TEXT SECTION.
The second causation theory held that thimerosal in vaccines could result in autism. Three test cases were presented, again with individual and general causation evidence. The test cases, Jordan King and William Meade, and Colin Dwyer were heard. Their attorneys argued that mercury from the thimerosal in the vaccines accumulated in the brains and resulted in neuroinflammation which, in turn, resulted in autism. As with the MMR case, the special masters ruled against the petitioner families.

To put it simply: all the data and all the experts that could be put together to support the idea that vaccines cause autism weren’t persuasive. They came up with two stories (MMR and thimerosal) and neither story made a case that was even close (the special master’s word).

Some of the petioners appealed. Some appealed to multiple levels. The appeals were denied.

The Court recently issued an update letter. I quote part of it below:

As described above in part I of this Update, all of the court rulings in the six test cases described above have found no causal link between autism and MMR vaccines and/or thimerosal containing vaccines. Further, the PSC has informed the special masters that no additional OAP test cases are contemplated.

Therefore, the Office of Special Masters has begun discussions with members of the petitioners’ bar and respondent’s counsel about how best to conclude the approximately 4,700 autism cases remaining open on the court’s docket. To aid in that process, some petitioners’ counsel have contacted all of their OAP clients to advise them of the results in the test cases and to recommend a course of action with regard to their claims. Additionally, all petitioners who are not represented by counsel have been ordered to inform the court either that they wish to dismiss their claim or that they intend to proceed with their case. For petitioners who wish to continue with their claim, orders to identify a theory of causation, produce an expert report, and file additional evidence will follow. Petitioners’ counsel who have not yet done so are encouraged to contact their clients and determine how their clients wish to proceed.

The issue of attorneys’ fees and costs for petitioners’ counsel is part of the discussion about how to conclude proceedings on the OAP petitions. Mediation efforts are underway to develop methods to resolve the fees and costs issues, and a report on the progress in these talks is expected at the October judicial conference.

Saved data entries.
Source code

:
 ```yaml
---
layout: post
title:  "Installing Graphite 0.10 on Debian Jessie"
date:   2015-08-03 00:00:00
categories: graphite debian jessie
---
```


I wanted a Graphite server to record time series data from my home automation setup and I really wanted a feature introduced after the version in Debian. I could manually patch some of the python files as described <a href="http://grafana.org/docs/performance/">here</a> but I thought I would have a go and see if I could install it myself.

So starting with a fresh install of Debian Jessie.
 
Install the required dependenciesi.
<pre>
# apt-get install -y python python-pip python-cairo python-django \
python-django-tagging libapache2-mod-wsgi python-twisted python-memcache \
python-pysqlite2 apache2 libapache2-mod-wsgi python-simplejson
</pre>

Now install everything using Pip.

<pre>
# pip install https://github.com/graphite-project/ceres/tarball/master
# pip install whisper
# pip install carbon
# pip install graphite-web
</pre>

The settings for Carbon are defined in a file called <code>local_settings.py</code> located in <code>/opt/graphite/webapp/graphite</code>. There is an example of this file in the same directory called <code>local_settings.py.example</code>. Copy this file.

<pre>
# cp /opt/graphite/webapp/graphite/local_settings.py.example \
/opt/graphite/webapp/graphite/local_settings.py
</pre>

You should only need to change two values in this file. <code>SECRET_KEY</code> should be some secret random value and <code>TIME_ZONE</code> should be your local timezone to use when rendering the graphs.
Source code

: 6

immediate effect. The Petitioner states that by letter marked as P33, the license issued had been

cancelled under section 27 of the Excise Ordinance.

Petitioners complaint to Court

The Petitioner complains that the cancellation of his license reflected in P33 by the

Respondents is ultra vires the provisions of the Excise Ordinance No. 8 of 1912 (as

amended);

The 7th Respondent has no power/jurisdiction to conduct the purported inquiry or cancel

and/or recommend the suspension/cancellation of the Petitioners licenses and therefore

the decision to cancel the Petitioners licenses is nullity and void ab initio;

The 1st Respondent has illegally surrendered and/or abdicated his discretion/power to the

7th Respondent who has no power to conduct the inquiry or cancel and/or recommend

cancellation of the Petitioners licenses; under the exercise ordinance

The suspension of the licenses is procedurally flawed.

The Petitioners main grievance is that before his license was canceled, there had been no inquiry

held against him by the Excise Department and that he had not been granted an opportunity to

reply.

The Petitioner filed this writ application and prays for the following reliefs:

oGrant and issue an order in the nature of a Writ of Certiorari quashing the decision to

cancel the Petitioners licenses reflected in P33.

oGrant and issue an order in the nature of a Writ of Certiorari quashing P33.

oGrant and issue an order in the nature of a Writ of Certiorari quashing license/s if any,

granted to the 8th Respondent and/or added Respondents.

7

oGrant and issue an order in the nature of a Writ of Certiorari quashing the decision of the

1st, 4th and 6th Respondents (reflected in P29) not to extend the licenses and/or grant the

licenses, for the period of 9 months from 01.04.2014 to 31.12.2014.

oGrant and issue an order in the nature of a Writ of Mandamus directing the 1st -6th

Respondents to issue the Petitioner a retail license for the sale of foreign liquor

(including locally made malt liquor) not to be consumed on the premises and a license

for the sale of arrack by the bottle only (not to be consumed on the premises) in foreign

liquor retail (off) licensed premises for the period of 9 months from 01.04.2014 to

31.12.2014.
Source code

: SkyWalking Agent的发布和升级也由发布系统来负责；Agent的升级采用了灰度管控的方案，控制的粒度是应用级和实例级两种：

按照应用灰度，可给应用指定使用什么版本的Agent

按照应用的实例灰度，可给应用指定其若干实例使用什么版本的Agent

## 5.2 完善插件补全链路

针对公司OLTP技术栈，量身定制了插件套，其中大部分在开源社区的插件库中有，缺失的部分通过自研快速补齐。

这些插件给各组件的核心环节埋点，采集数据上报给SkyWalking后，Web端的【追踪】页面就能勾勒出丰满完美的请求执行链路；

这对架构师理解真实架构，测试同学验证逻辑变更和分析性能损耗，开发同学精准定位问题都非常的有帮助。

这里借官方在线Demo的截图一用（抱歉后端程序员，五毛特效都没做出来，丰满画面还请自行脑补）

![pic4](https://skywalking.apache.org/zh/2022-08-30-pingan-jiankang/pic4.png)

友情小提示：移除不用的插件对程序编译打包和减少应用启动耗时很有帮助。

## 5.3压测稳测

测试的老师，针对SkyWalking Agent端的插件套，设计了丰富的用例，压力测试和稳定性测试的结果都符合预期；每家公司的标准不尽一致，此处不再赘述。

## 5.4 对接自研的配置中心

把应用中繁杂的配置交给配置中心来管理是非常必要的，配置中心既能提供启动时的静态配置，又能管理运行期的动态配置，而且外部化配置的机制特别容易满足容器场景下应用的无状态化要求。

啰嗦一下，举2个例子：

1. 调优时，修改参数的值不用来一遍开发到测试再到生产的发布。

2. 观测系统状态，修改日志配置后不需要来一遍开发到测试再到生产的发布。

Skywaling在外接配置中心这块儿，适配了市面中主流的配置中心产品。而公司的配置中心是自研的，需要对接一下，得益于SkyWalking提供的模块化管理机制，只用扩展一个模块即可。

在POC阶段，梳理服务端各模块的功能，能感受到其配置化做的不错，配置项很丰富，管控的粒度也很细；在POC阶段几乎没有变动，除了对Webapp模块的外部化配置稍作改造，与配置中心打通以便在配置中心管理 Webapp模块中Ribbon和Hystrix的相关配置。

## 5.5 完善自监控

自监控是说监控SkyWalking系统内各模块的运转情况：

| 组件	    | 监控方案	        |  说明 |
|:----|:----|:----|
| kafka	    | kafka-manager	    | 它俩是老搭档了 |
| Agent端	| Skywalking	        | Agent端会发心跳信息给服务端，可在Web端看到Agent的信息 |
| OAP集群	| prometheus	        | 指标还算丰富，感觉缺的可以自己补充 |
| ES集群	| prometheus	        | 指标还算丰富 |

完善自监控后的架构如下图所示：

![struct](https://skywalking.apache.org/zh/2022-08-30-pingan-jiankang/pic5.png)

PROBLEM SET.
1 > Answer these questions from the text on the vaccine autism cases:
(a) How many test cases were presented under the thimerosal theory?
(b) About how many autism cases remained open on the court's docket?
(c) When is a report on the progress of the fees and costs talks expected?
2 > Write what comes next in the text on the vaccine autism cases, picking up after its last sentence.
These lines have no connection to the text on the vaccine autism cases.

ANSWERS TO THE PROBLEMS.
1 >
(a) Three.
(b) About 4,700.
(c) At the October judicial conference.

2 >
The special masters are assuming that no one will go forward with the MMR and thimerosal theories. Since those theories don’t hold up in court, it seems a good assumption.

Petitioners can still go forward as individual cases, as in any non-omnibus case. They will need to submit records and a theory of causation and support that theory in hearing.

The PSC (petitioner’s steering committee, a group of lawyers which has managed the Omnibus from petitioner’s side) has decided that no additional OAP (Omnibus) test cases are planned.

This is very important. They have no other theories to present. They don’t plan to present “too many too soon”. They don’t plan to present a Wakefield-like theory of persistent measles infections leading to “leaky guts”. They don’t plan to present a “mitochondrial autism” theory.

This last bit is very important. The Hannah Poling case made a lot of news when it was leaked that the government had conceded her case as a table-injury MMR encephalopathy. She was supposed to be one of the three thimerosal test cases. At the time of the concession and since, it was asserted that her case was “not rare” and that the attorneys were prepared to go ahead with the mitochondrial disorder story. It would appear that there are not many (if any) other “Hannah Poling” cases out there. There is at least one family pursuing a variation of the mitochondrial disorder theory. Alexander Krakow was scheduled to be a test case for the thimerosal theory and his family pulled out of the Omnibus to pursue the mitochondrial theory.

While there may be a case or two that we hear about from here on out, it appears that the Omnibus, the “class action” type phase, is over.